* Records provided:
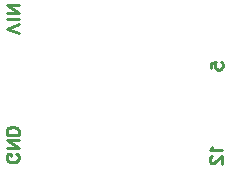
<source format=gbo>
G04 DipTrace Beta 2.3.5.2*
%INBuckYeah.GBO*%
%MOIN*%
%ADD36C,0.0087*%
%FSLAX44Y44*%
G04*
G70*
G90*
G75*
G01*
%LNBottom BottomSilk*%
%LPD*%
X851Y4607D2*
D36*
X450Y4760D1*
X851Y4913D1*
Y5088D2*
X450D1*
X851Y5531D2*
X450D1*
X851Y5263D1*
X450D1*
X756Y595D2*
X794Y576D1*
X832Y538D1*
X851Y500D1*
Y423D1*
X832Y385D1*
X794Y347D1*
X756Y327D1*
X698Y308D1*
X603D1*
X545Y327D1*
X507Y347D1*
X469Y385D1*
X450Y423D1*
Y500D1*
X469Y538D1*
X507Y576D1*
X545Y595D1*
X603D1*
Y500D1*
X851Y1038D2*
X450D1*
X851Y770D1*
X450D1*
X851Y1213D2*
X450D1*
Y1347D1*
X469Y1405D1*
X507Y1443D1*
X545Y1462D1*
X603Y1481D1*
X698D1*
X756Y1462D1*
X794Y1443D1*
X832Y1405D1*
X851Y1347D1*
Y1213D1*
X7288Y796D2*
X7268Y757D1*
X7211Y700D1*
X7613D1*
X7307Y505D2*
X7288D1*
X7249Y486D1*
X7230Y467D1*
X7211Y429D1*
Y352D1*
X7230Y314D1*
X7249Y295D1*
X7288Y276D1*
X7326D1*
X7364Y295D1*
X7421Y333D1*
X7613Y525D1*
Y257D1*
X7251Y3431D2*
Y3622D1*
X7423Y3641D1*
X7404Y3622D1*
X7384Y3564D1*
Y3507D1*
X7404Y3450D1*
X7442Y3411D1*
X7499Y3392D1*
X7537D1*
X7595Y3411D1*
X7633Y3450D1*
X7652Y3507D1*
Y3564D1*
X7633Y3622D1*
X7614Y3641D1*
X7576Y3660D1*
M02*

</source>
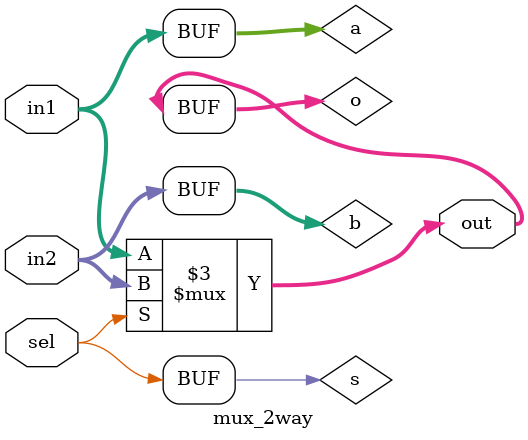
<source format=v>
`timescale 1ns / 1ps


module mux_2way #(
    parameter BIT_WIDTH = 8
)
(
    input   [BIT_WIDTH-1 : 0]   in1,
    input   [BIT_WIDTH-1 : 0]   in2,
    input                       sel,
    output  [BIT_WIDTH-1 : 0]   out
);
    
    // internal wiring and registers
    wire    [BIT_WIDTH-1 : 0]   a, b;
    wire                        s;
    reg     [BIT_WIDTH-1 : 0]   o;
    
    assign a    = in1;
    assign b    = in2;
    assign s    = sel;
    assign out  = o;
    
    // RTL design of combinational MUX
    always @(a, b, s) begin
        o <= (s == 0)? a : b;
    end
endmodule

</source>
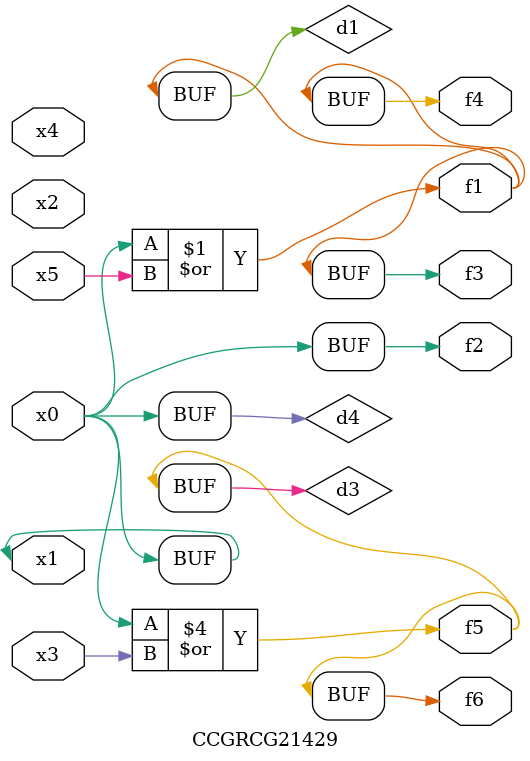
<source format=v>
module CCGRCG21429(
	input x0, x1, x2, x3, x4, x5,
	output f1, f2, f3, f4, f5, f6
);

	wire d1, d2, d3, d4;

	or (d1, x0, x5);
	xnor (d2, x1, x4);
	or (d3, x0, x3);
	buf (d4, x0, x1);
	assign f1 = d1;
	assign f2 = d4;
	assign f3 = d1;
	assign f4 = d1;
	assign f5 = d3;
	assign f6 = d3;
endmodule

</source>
* * *
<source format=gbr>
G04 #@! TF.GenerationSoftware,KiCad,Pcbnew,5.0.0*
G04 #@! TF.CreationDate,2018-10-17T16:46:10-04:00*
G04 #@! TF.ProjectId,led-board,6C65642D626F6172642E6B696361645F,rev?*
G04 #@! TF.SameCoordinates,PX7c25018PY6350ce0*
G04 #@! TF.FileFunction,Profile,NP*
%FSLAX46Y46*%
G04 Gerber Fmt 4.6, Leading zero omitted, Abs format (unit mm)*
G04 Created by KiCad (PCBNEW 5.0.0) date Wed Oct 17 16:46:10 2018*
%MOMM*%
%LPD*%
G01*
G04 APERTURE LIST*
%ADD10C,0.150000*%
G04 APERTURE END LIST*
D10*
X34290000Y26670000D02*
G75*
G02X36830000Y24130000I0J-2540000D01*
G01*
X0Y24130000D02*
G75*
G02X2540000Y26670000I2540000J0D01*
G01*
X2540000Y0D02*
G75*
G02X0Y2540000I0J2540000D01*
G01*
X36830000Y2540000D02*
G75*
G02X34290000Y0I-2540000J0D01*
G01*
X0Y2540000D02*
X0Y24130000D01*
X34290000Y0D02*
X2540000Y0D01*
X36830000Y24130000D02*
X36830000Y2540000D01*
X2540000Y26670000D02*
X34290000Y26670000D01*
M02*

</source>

* Assigned task: Indicate how many lines in the records above include the word "output", giving no other content.

* Solution for this task: 2